▶ [Action item]: Among the entries below, take the line with "M121,134L124,154L102,157L99,138Z" and the line with "M544,639L653,478", and output them and every line between them exactly, with nothing else.

▶ [Records]:
□ □ □ □ □ □ □

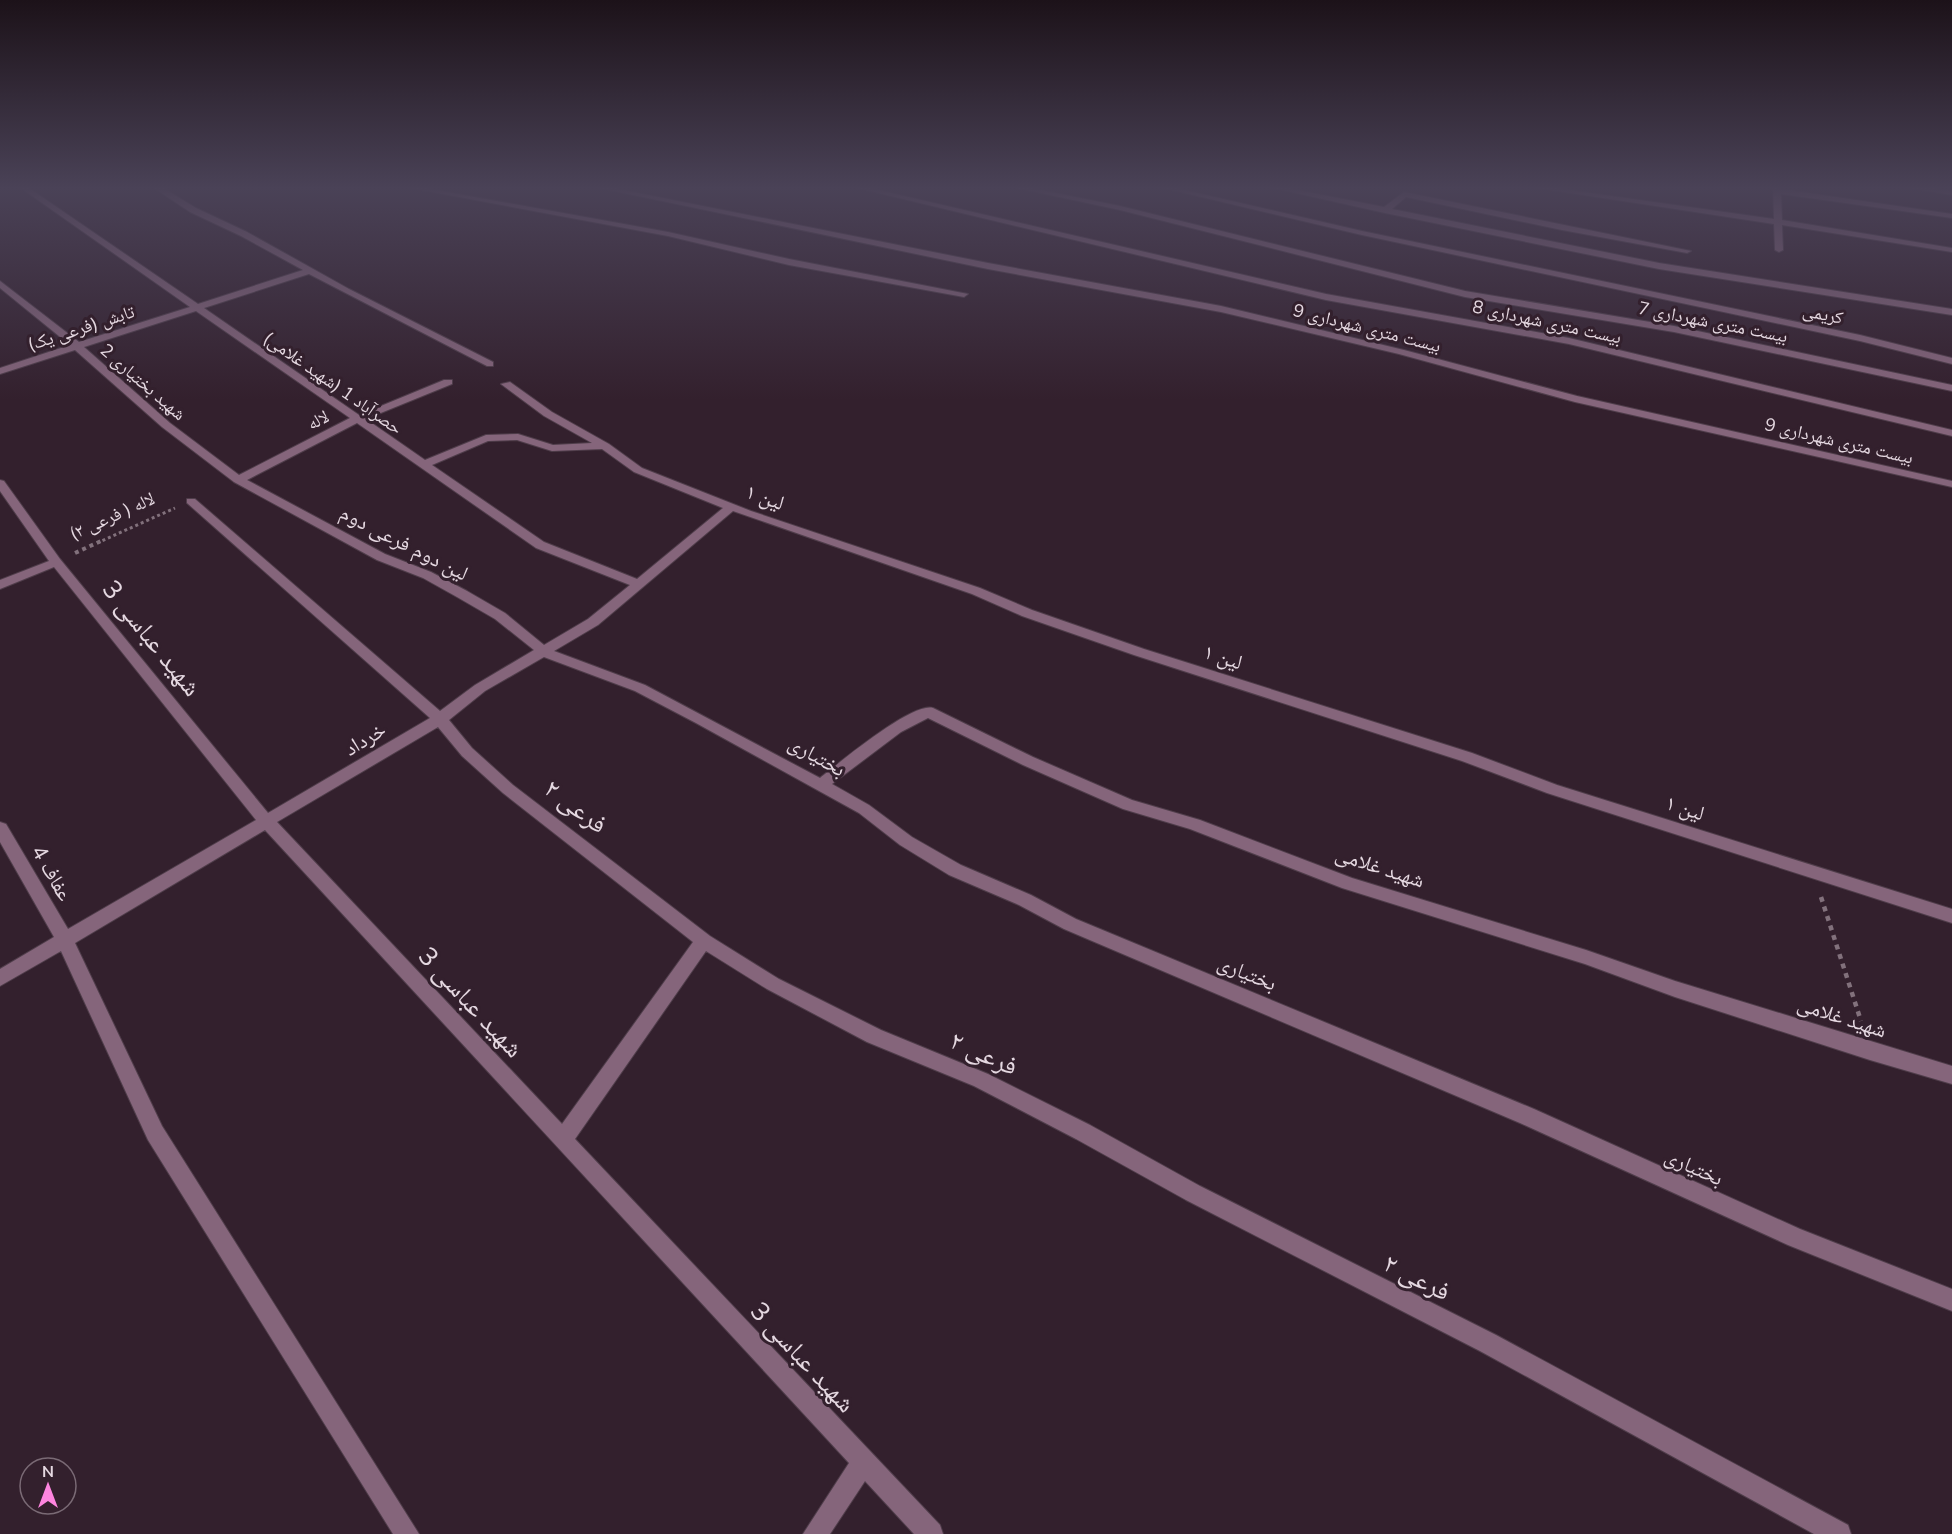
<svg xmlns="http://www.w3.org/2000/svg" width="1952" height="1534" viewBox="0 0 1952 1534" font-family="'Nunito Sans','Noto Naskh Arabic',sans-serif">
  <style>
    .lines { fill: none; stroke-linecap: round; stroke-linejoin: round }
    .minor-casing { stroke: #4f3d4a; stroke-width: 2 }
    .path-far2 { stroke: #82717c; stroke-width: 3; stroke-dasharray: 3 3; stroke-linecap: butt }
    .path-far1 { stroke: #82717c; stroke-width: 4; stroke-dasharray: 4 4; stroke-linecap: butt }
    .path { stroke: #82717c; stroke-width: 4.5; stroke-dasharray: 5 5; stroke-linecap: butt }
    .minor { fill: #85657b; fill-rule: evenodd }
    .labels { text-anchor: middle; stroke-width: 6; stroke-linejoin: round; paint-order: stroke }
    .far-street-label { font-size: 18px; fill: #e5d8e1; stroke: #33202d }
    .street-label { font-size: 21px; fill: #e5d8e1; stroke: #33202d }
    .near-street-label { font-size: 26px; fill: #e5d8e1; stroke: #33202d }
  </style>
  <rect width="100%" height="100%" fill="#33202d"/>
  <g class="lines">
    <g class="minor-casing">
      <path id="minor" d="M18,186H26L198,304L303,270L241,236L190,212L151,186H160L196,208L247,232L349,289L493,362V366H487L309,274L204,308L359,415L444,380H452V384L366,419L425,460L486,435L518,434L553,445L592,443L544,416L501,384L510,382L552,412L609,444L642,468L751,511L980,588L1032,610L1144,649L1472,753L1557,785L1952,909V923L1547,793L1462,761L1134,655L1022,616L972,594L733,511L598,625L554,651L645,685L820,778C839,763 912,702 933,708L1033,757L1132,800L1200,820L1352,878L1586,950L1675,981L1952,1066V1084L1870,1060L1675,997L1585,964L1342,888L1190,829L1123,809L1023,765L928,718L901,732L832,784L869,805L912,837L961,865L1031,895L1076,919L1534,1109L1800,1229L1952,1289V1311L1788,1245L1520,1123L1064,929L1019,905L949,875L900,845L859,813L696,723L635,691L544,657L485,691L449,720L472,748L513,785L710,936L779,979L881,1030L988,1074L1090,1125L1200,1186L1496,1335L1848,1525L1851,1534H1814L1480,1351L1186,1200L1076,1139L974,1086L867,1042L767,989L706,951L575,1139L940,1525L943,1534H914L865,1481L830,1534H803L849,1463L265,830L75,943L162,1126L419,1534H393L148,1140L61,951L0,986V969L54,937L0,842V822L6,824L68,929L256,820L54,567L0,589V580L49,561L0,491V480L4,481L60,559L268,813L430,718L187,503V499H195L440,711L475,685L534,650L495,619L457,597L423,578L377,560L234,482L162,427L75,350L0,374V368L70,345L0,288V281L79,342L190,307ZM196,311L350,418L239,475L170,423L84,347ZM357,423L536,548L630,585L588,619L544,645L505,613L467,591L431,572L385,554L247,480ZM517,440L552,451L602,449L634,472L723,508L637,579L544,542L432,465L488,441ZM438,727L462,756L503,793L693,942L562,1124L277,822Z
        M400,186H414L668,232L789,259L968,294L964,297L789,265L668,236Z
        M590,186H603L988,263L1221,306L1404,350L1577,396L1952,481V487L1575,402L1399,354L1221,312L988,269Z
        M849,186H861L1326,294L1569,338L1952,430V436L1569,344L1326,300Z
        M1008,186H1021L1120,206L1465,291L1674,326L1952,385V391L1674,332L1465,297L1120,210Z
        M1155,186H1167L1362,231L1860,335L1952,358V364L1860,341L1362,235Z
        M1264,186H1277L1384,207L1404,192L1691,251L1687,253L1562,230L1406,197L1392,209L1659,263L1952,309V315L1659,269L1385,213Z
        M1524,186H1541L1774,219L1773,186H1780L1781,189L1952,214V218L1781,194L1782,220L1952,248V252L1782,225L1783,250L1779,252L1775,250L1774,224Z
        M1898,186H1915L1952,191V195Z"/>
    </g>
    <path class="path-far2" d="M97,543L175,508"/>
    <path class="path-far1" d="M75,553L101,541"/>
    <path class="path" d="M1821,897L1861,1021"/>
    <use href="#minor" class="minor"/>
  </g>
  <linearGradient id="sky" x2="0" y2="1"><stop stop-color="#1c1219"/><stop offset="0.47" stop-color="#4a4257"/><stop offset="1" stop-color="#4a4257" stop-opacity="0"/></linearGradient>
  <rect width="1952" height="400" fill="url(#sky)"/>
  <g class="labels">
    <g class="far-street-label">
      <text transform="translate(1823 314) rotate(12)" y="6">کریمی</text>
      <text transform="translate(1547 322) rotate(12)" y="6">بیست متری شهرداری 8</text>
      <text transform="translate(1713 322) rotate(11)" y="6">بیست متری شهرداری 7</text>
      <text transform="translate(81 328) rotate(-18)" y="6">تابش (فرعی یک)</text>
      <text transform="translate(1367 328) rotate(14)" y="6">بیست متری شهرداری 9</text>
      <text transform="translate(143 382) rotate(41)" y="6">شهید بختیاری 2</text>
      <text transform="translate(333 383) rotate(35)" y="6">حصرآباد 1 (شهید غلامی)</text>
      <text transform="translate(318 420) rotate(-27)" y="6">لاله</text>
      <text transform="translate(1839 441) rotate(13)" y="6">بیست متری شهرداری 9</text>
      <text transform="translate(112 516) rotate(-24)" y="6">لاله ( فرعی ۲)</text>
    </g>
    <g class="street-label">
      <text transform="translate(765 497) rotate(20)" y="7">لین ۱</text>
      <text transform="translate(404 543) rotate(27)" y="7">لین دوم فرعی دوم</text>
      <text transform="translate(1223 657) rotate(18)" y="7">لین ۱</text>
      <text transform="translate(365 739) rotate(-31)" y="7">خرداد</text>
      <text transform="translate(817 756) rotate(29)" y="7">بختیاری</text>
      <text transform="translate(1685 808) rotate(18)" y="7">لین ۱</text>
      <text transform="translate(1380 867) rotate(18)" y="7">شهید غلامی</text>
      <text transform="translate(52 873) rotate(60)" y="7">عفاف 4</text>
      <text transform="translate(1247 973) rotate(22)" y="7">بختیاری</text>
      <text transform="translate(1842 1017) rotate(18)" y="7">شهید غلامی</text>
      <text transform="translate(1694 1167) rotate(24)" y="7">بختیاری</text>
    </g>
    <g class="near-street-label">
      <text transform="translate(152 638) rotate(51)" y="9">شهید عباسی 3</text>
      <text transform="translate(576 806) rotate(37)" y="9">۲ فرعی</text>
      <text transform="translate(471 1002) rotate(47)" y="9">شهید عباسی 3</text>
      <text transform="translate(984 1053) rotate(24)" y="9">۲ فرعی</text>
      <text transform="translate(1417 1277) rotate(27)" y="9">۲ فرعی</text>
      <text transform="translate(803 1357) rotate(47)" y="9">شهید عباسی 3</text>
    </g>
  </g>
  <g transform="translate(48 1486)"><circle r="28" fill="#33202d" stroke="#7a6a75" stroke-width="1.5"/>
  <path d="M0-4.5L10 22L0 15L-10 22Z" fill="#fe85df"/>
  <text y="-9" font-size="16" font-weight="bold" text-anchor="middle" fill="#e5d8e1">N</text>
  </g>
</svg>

□ □ □ □ □ □ □

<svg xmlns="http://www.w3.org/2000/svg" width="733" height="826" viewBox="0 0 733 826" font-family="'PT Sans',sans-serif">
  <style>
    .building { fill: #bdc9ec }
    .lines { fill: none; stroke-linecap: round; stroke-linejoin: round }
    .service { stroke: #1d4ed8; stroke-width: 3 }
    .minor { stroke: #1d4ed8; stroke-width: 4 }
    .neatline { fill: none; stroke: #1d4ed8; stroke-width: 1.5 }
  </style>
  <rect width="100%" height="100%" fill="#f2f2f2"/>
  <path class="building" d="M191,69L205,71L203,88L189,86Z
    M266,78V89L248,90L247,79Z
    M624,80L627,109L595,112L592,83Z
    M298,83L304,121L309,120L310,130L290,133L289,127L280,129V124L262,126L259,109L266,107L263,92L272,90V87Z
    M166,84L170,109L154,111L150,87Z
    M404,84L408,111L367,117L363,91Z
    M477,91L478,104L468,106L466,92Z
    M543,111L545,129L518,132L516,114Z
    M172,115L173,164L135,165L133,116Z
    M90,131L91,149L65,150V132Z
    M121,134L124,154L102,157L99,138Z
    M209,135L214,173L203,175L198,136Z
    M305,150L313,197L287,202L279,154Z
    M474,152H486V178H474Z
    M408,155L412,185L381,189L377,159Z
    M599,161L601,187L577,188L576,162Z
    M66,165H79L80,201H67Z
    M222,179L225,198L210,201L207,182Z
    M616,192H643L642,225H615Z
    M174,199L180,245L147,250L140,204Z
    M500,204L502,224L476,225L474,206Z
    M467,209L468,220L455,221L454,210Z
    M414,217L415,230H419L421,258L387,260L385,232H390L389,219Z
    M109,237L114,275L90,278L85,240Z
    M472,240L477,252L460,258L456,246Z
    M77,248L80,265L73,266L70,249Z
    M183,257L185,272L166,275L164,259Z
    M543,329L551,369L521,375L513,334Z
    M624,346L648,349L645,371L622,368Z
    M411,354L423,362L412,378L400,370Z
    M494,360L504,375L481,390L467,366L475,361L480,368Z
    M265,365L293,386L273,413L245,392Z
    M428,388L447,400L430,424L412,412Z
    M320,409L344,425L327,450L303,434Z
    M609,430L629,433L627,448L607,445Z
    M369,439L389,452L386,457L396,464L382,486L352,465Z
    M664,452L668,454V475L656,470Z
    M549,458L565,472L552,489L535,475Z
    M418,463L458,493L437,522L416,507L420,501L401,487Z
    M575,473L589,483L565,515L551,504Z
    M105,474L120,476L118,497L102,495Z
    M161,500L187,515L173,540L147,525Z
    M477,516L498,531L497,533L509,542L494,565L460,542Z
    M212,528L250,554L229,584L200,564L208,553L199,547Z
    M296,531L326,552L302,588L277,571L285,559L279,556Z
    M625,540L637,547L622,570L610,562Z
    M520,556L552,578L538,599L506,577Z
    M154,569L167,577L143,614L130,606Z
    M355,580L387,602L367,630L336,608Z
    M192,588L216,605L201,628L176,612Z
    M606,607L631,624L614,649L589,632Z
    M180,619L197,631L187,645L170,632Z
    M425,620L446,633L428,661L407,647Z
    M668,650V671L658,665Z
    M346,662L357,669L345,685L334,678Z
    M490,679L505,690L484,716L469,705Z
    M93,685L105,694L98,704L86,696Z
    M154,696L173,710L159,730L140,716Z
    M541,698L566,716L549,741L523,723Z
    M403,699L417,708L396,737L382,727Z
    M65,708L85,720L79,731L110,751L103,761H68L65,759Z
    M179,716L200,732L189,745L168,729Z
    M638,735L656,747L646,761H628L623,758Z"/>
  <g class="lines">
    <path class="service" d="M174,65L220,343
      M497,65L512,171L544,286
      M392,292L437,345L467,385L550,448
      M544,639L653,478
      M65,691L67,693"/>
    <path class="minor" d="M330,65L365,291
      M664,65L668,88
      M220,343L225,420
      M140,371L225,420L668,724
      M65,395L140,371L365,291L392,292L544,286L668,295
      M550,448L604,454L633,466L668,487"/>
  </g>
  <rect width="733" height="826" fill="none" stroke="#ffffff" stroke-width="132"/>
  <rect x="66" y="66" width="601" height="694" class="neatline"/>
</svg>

□ □ □ □ □ □ □

▶ [Expected output]:
    M121,134L124,154L102,157L99,138Z
    M209,135L214,173L203,175L198,136Z
    M305,150L313,197L287,202L279,154Z
    M474,152H486V178H474Z
    M408,155L412,185L381,189L377,159Z
    M599,161L601,187L577,188L576,162Z
    M66,165H79L80,201H67Z
    M222,179L225,198L210,201L207,182Z
    M616,192H643L642,225H615Z
    M174,199L180,245L147,250L140,204Z
    M500,204L502,224L476,225L474,206Z
    M467,209L468,220L455,221L454,210Z
    M414,217L415,230H419L421,258L387,260L385,232H390L389,219Z
    M109,237L114,275L90,278L85,240Z
    M472,240L477,252L460,258L456,246Z
    M77,248L80,265L73,266L70,249Z
    M183,257L185,272L166,275L164,259Z
    M543,329L551,369L521,375L513,334Z
    M624,346L648,349L645,371L622,368Z
    M411,354L423,362L412,378L400,370Z
    M494,360L504,375L481,390L467,366L475,361L480,368Z
    M265,365L293,386L273,413L245,392Z
    M428,388L447,400L430,424L412,412Z
    M320,409L344,425L327,450L303,434Z
    M609,430L629,433L627,448L607,445Z
    M369,439L389,452L386,457L396,464L382,486L352,465Z
    M664,452L668,454V475L656,470Z
    M549,458L565,472L552,489L535,475Z
    M418,463L458,493L437,522L416,507L420,501L401,487Z
    M575,473L589,483L565,515L551,504Z
    M105,474L120,476L118,497L102,495Z
    M161,500L187,515L173,540L147,525Z
    M477,516L498,531L497,533L509,542L494,565L460,542Z
    M212,528L250,554L229,584L200,564L208,553L199,547Z
    M296,531L326,552L302,588L277,571L285,559L279,556Z
    M625,540L637,547L622,570L610,562Z
    M520,556L552,578L538,599L506,577Z
    M154,569L167,577L143,614L130,606Z
    M355,580L387,602L367,630L336,608Z
    M192,588L216,605L201,628L176,612Z
    M606,607L631,624L614,649L589,632Z
    M180,619L197,631L187,645L170,632Z
    M425,620L446,633L428,661L407,647Z
    M668,650V671L658,665Z
    M346,662L357,669L345,685L334,678Z
    M490,679L505,690L484,716L469,705Z
    M93,685L105,694L98,704L86,696Z
    M154,696L173,710L159,730L140,716Z
    M541,698L566,716L549,741L523,723Z
    M403,699L417,708L396,737L382,727Z
    M65,708L85,720L79,731L110,751L103,761H68L65,759Z
    M179,716L200,732L189,745L168,729Z
    M638,735L656,747L646,761H628L623,758Z"/>
  <g class="lines">
    <path class="service" d="M174,65L220,343
      M497,65L512,171L544,286
      M392,292L437,345L467,385L550,448
      M544,639L653,478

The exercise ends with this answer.